Segment Start: The data

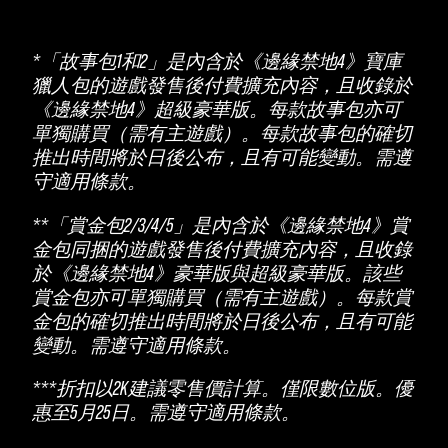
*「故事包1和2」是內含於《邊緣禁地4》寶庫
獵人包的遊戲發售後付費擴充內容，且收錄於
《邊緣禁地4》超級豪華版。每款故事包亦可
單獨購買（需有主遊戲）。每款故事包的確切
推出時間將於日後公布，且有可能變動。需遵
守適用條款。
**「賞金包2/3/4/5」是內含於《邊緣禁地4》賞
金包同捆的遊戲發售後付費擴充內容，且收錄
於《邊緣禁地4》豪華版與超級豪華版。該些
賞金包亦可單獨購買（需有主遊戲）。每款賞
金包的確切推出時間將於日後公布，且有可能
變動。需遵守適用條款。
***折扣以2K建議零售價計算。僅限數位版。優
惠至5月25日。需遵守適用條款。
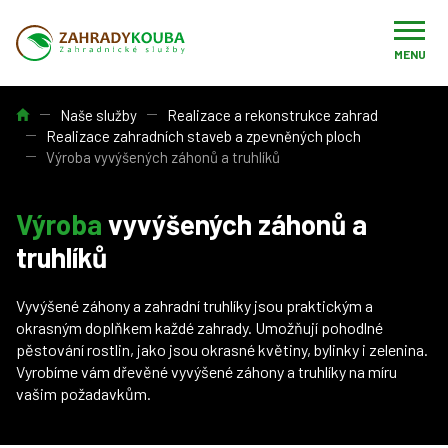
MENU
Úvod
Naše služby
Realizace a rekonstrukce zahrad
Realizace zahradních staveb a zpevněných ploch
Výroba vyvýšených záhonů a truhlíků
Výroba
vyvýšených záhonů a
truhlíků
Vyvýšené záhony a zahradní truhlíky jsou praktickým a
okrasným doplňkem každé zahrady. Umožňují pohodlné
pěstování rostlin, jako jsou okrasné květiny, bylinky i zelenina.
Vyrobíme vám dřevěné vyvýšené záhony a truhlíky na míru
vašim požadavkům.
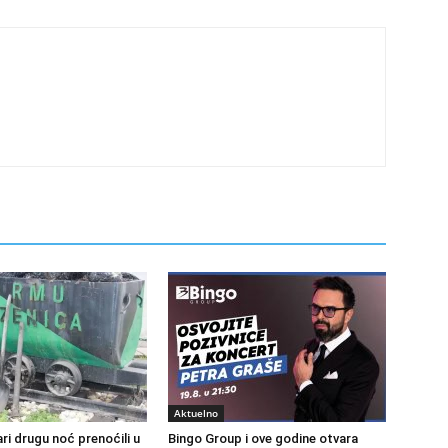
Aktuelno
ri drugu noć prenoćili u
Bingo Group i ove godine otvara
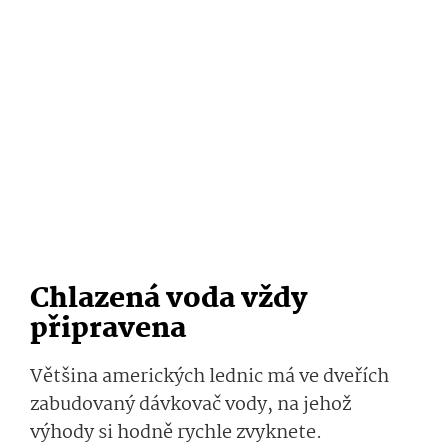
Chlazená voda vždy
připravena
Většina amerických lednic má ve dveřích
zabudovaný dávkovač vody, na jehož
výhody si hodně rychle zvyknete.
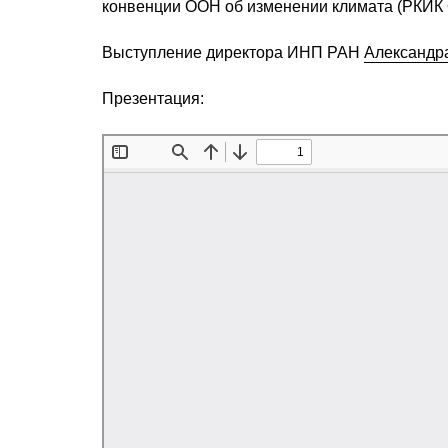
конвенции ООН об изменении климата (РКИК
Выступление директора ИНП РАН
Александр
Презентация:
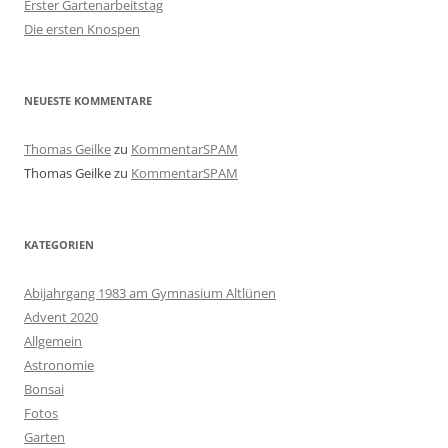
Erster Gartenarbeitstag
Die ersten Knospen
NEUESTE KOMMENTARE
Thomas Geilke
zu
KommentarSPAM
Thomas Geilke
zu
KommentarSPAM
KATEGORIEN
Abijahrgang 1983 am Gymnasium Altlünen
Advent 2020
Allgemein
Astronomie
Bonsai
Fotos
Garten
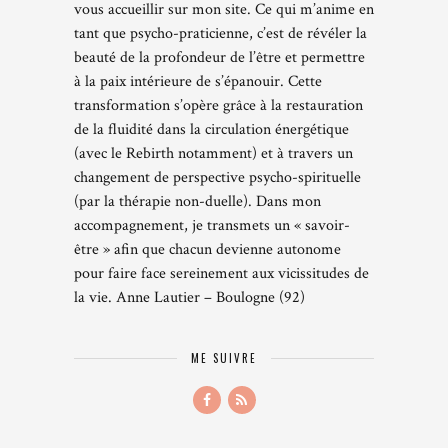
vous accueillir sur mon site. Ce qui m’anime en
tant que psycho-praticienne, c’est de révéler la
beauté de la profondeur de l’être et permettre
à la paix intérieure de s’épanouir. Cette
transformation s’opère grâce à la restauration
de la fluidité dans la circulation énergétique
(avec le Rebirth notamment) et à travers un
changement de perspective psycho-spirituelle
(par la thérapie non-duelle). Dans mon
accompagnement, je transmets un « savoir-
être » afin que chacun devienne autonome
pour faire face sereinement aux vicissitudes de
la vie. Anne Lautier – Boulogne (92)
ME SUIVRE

Segment End: The data

Would you print the listing above in full, exactly, but with no pictures?

▶ Response:
*「故事包1和2」是內含於《邊緣禁地4》寶庫
獵人包的遊戲發售後付費擴充內容，且收錄於
《邊緣禁地4》超級豪華版。每款故事包亦可
單獨購買（需有主遊戲）。每款故事包的確切
推出時間將於日後公布，且有可能變動。需遵
守適用條款。
**「賞金包2/3/4/5」是內含於《邊緣禁地4》賞
金包同捆的遊戲發售後付費擴充內容，且收錄
於《邊緣禁地4》豪華版與超級豪華版。該些
賞金包亦可單獨購買（需有主遊戲）。每款賞
金包的確切推出時間將於日後公布，且有可能
變動。需遵守適用條款。
***折扣以2K建議零售價計算。僅限數位版。優
惠至5月25日。需遵守適用條款。
MENU
Úvod
Naše služby
Realizace a rekonstrukce zahrad
Realizace zahradních staveb a zpevněných ploch
Výroba vyvýšených záhonů a truhlíků
Výroba
vyvýšených záhonů a
truhlíků
Vyvýšené záhony a zahradní truhlíky jsou praktickým a
okrasným doplňkem každé zahrady. Umožňují pohodlné
pěstování rostlin, jako jsou okrasné květiny, bylinky i zelenina.
Vyrobíme vám dřevěné vyvýšené záhony a truhlíky na míru
vašim požadavkům.
Aktuelno
ri drugu noć prenoćili u
Bingo Group i ove godine otvara
Chlazená voda vždy
připravena
Většina amerických lednic má ve dveřích
zabudovaný dávkovač vody, na jehož
výhody si hodně rychle zvyknete.
конвенции ООН об изменении климата (РКИК
Выступление директора ИНП РАН
Александр
Презентация:
Erster Gartenarbeitstag
Die ersten Knospen
NEUESTE KOMMENTARE
Thomas Geilke
zu
KommentarSPAM
Thomas Geilke
zu
KommentarSPAM
KATEGORIEN
Abijahrgang 1983 am Gymnasium Altlünen
Advent 2020
Allgemein
Astronomie
Bonsai
Fotos
Garten
vous accueillir sur mon site. Ce qui m’anime en
tant que psycho-praticienne, c’est de révéler la
beauté de la profondeur de l’être et permettre
à la paix intérieure de s’épanouir. Cette
transformation s’opère grâce à la restauration
de la fluidité dans la circulation énergétique
(avec le Rebirth notamment) et à travers un
changement de perspective psycho-spirituelle
(par la thérapie non-duelle). Dans mon
accompagnement, je transmets un « savoir-
être » afin que chacun devienne autonome
pour faire face sereinement aux vicissitudes de
la vie. Anne Lautier – Boulogne (92)
ME SUIVRE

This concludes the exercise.